━━━━━ Excerpted text

Deterministic — no AI score

See what ATS systems actually read from your resume.

Most resume checkers spit out a fake percentage. This one shows you the raw extracted text, flags the lines that break parsing, and explains why — with no LLM scoring in the loop.

  • Raw text extraction shown in machine reading order
  • Deterministic heuristics — every finding cites the line
  • Free. No signup. Parsed in memory, never stored.

Drop your resume here

PDF, DOCX, or TXT — up to 4MB.

Add target job description (optional) — unlocks keyword gap

Free. No signup. Your file is parsed in memory and never stored.

What you'll see

We'll show you the raw text an ATS extracts from your resume, flag formatting patterns that break parsing, compare against a target job description, and simulate a recruiter's first 6-second skim.

Multi-column layouts

If your resume uses sidebars or tables, the ATS reads it scrambled.

Symbol corruption

Custom bullet icons in fancy templates often vanish during parsing.

Reading order

Header text boxes can land below the fold in the extracted stream.

What does an ATS parsing test actually check?

Applicant tracking systems don't read resumes the way humans do. They extract the document into a single text stream and feed that stream into a parser that classifies sections, pulls out fields, and indexes keywords. When the extraction is clean, your resume is searchable and ranked correctly. When the extraction is broken, your strongest achievements may simply not exist in the system.

━━━━━━━━━━
━━━━━ The data

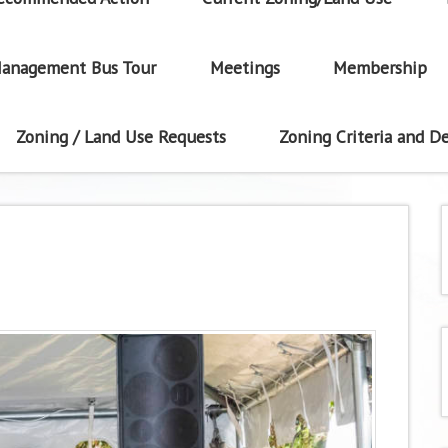
anagement Bus Tour
Meetings
Membership
Zoning / Land Use Requests
Zoning Criteria and De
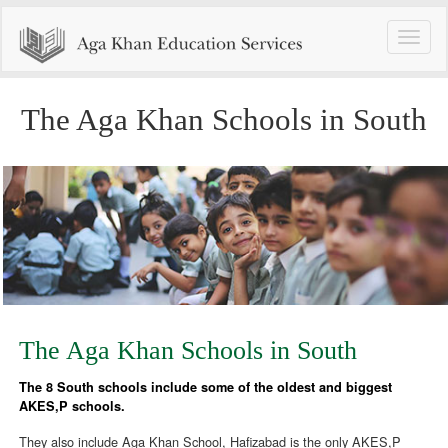
Toggle
naviga
The Aga Khan Schools in South
The Aga Khan Schools in South
The 8 South schools include some of the oldest and biggest
AKES,P schools.
They also include Aga Khan School, Hafizabad is the only AKES,P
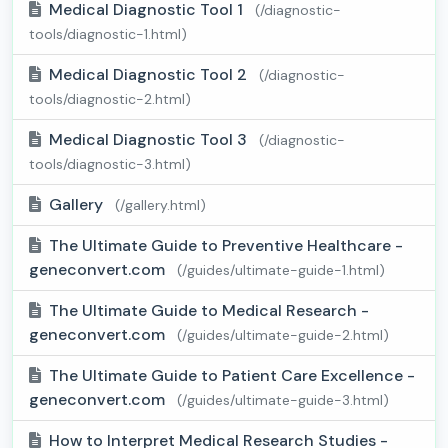
Medical Diagnostic Tool 1
(/diagnostic-
tools/diagnostic-1.html)
Medical Diagnostic Tool 2
(/diagnostic-
tools/diagnostic-2.html)
Medical Diagnostic Tool 3
(/diagnostic-
tools/diagnostic-3.html)
Gallery
(/gallery.html)
The Ultimate Guide to Preventive Healthcare -
geneconvert.com
(/guides/ultimate-guide-1.html)
The Ultimate Guide to Medical Research -
geneconvert.com
(/guides/ultimate-guide-2.html)
The Ultimate Guide to Patient Care Excellence -
geneconvert.com
(/guides/ultimate-guide-3.html)
How to Interpret Medical Research Studies -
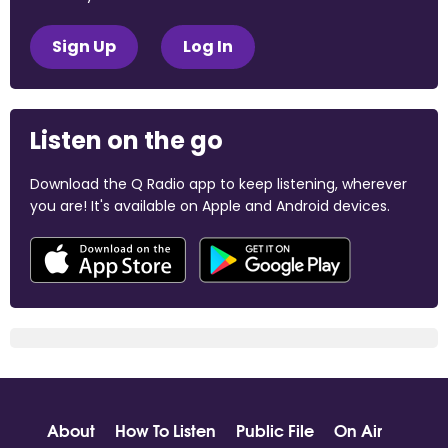
Sign Up
Log In
Listen on the go
Download the Q Radio app to keep listening, wherever
you are! It's available on Apple and Android devices.
About
How To Listen
Public File
On Air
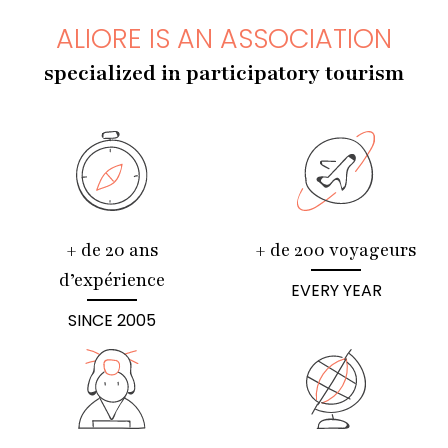
ALIORE IS AN ASSOCIATION
specialized in participatory tourism
+ de 20 ans
+ de 200 voyageurs
d’expérience
EVERY YEAR
SINCE 2005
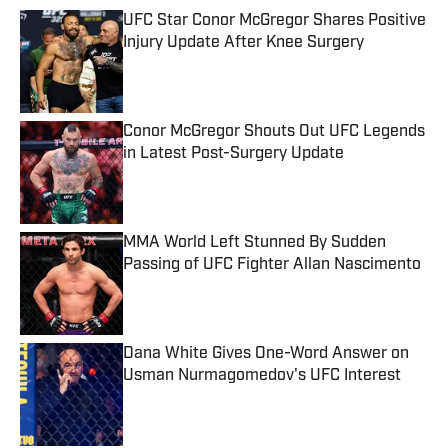
UFC Star Conor McGregor Shares Positive
Injury Update After Knee Surgery
Published by on Invalid Date
Conor McGregor Shouts Out UFC Legends
in Latest Post-Surgery Update
Published by on Invalid Date
MMA World Left Stunned By Sudden
Passing of UFC Fighter Allan Nascimento
Published by on Invalid Date
Dana White Gives One-Word Answer on
Usman Nurmagomedov's UFC Interest
Published by on Invalid Date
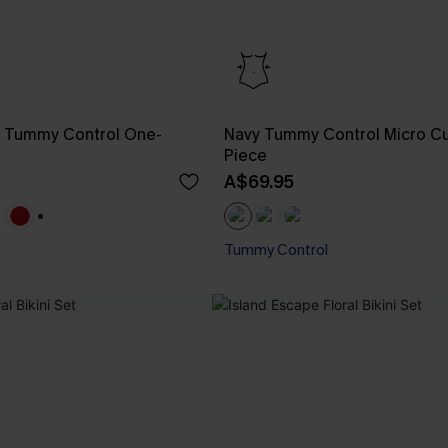
g Tummy Control One-
Navy Tummy Control Micro C
Piece
A$69.95
+1
Tummy Control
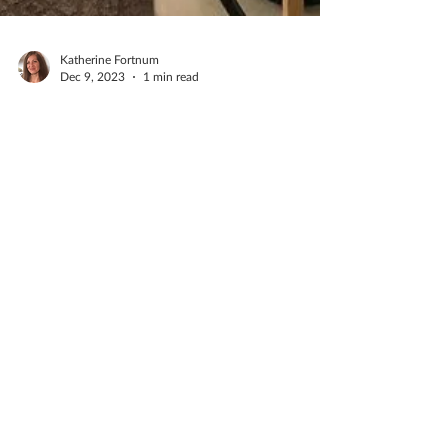
Katherine Fortnum
Dec 9, 2023
1 min read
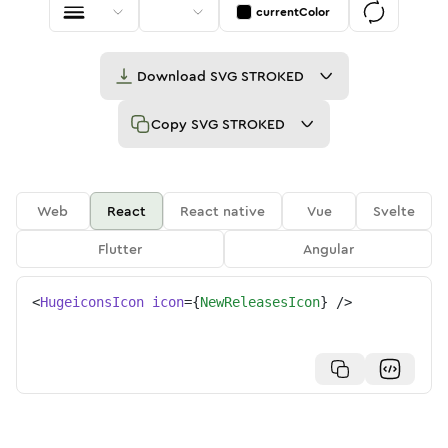
currentColor
Download
SVG STROKED
Copy
SVG STROKED
Web
React
React native
Vue
Svelte
Flutter
Angular
<
HugeiconsIcon
icon
=
{
NewReleasesIcon
}
/>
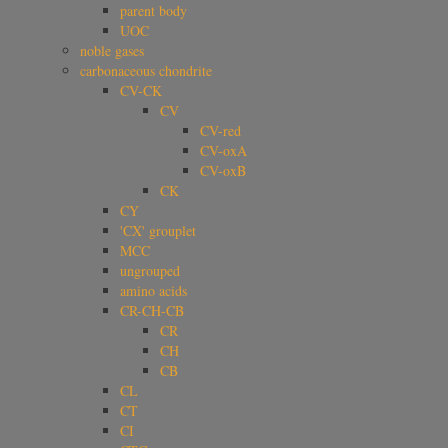
parent body
UOC
noble gases
carbonaceous chondrite
CV-CK
CV
CV-red
CV-oxA
CV-oxB
CK
CY
'CX' grouplet
MCC
ungrouped
amino acids
CR-CH-CB
CR
CH
CB
CL
CT
CI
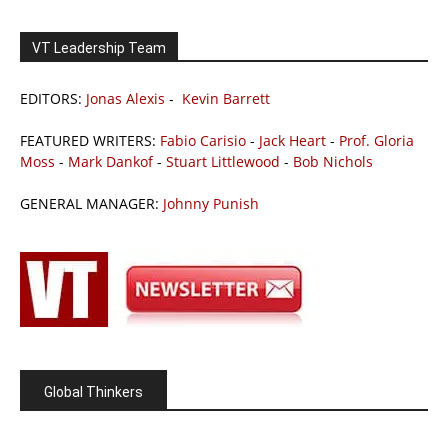
VT Leadership Team
EDITORS:
Jonas Alexis
-
Kevin Barrett
FEATURED WRITERS:
Fabio Carisio
-
Jack Heart
-
Prof. Gloria
Moss
-
Mark Dankof
-
Stuart Littlewood
-
Bob Nichols
GENERAL MANAGER:
Johnny Punish
Global Thinkers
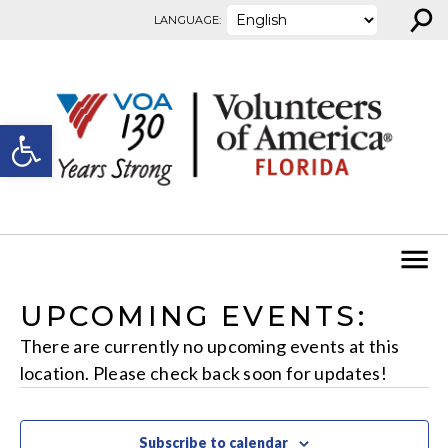
⚲
Skip to content
LANGUAGE:
Open toolbar
UPCOMING EVENTS:
There are currently no upcoming events at this
location. Please check back soon for updates!
Subscribe to calendar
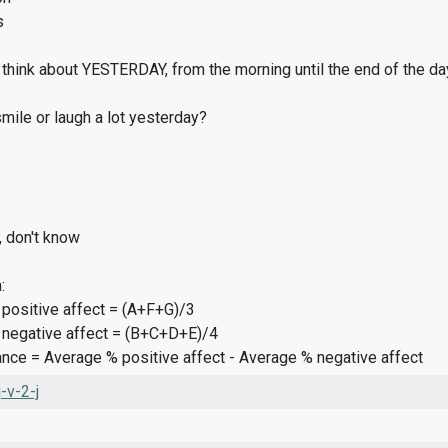
s
think about YESTERDAY, from the morning until the end of the da
ile or laugh a lot yesterday?
, don't know
:
 positive affect = (A+F+G)/3
 negative affect = (B+C+D+E)/4
ance = Average % positive affect - Average % negative affect
v-2-j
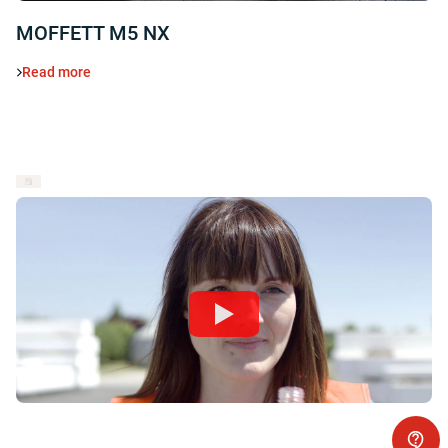
MOFFETT M5 NX
Read more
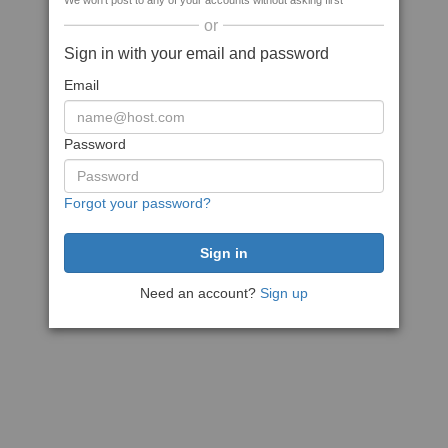
We won't post to any of your accounts without asking first
or
Sign in with your email and password
Email
Password
Forgot your password?
Need an account?
Sign up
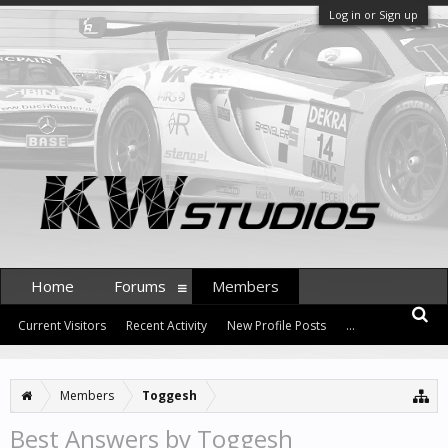
Log in or Sign up
Home
Forums
Members
Current Visitors
Recent Activity
New Profile Posts
...
Members
Toggesh
Best Answers by Toggesh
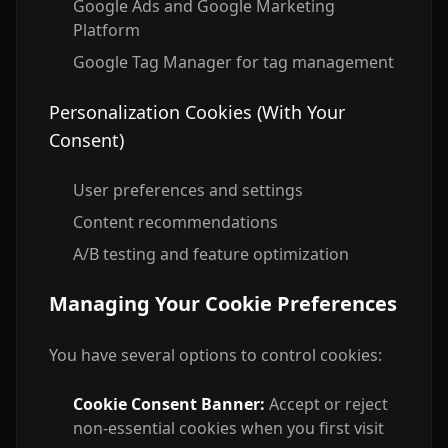
Google Ads and Google Marketing
Platform
Google Tag Manager for tag management
Personalization Cookies (With Your
Consent)
User preferences and settings
Content recommendations
A/B testing and feature optimization
Managing Your Cookie Preferences
You have several options to control cookies:
Cookie Consent Banner:
Accept or reject
non-essential cookies when you first visit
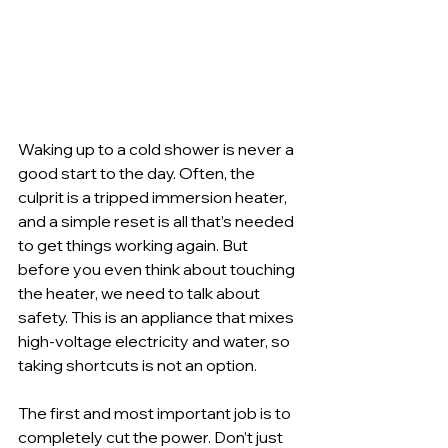
Waking up to a cold shower is never a 
good start to the day. Often, the 
culprit is a tripped immersion heater, 
and a simple reset is all that’s needed 
to get things working again. But 
before you even think about touching 
the heater, we need to talk about 
safety. This is an appliance that mixes 
high-voltage electricity and water, so 
taking shortcuts is not an option.
The first and most important job is to 
completely cut the power. Don’t just 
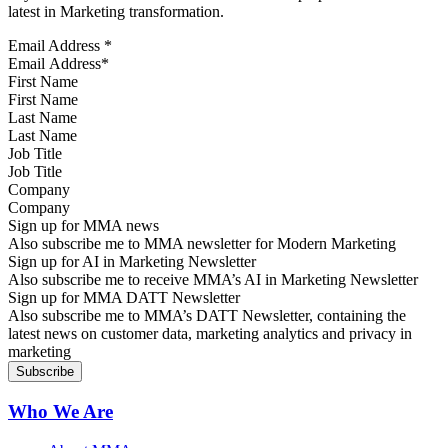
latest in Marketing transformation.
Email Address
*
First Name
Last Name
Job Title
Company
Sign up for MMA news
Also subscribe me to MMA newsletter for Modern Marketing
Sign up for AI in Marketing Newsletter
Also subscribe me to receive MMA’s AI in Marketing Newsletter
Sign up for MMA DATT Newsletter
Also subscribe me to MMA’s DATT Newsletter, containing the
latest news on customer data, marketing analytics and privacy in
marketing
Who We Are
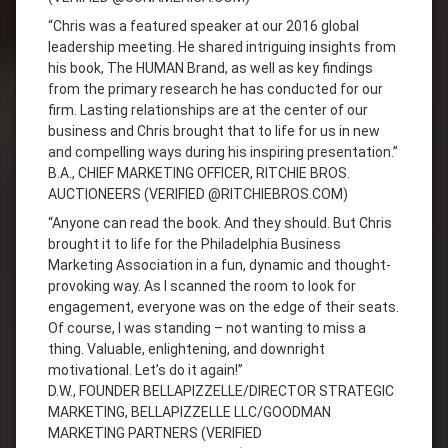
“Chris was a featured speaker at our 2016 global
leadership meeting. He shared intriguing insights from
his book, The HUMAN Brand, as well as key findings
from the primary research he has conducted for our
firm. Lasting relationships are at the center of our
business and Chris brought that to life for us in new
and compelling ways during his inspiring presentation.”
B.A., CHIEF MARKETING OFFICER, RITCHIE BROS.
AUCTIONEERS (VERIFIED @RITCHIEBROS.COM)
“Anyone can read the book. And they should. But Chris
brought it to life for the Philadelphia Business
Marketing Association in a fun, dynamic and thought-
provoking way. As I scanned the room to look for
engagement, everyone was on the edge of their seats.
Of course, I was standing – not wanting to miss a
thing. Valuable, enlightening, and downright
motivational. Let’s do it again!”
D.W., FOUNDER BELLAPIZZELLE/DIRECTOR STRATEGIC
MARKETING, BELLAPIZZELLE LLC/GOODMAN
MARKETING PARTNERS (VERIFIED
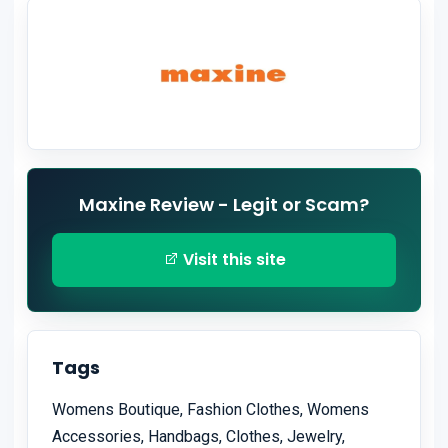
Maxine Review - Legit or Scam?
Visit this site
Tags
Womens Boutique, Fashion Clothes, Womens
Accessories, Handbags, Clothes, Jewelry,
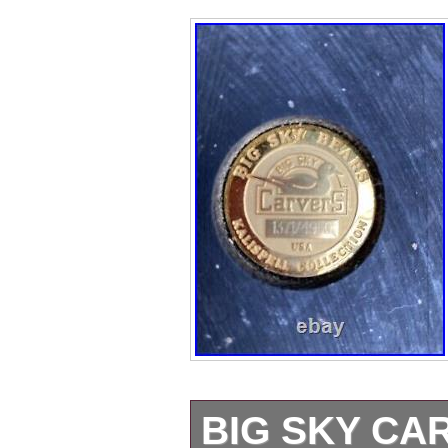
BIG SKY C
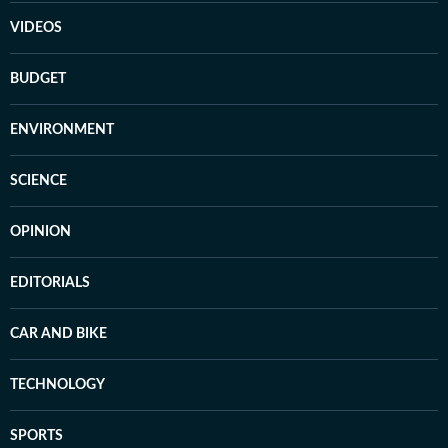
VIDEOS
BUDGET
ENVIRONMENT
SCIENCE
OPINION
EDITORIALS
CAR AND BIKE
TECHNOLOGY
SPORTS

━━━━━━━━━━

* _Required action_
Repeat the text about the ATS resume parsing checker word for word, from start to finish. Rely only on the text and set aside the material that comes after it.

* _Answer box_
Deterministic — no AI score

See what ATS systems actually read from your resume.

Most resume checkers spit out a fake percentage. This one shows you the raw extracted text, flags the lines that break parsing, and explains why — with no LLM scoring in the loop.

  • Raw text extraction shown in machine reading order
  • Deterministic heuristics — every finding cites the line
  • Free. No signup. Parsed in memory, never stored.

Drop your resume here

PDF, DOCX, or TXT — up to 4MB.

Add target job description (optional) — unlocks keyword gap

Free. No signup. Your file is parsed in memory and never stored.

What you'll see

We'll show you the raw text an ATS extracts from your resume, flag formatting patterns that break parsing, compare against a target job description, and simulate a recruiter's first 6-second skim.

Multi-column layouts

If your resume uses sidebars or tables, the ATS reads it scrambled.

Symbol corruption

Custom bullet icons in fancy templates often vanish during parsing.

Reading order

Header text boxes can land below the fold in the extracted stream.

What does an ATS parsing test actually check?

Applicant tracking systems don't read resumes the way humans do. They extract the document into a single text stream and feed that stream into a parser that classifies sections, pulls out fields, and indexes keywords. When the extraction is clean, your resume is searchable and ranked correctly. When the extraction is broken, your strongest achievements may simply not exist in the system.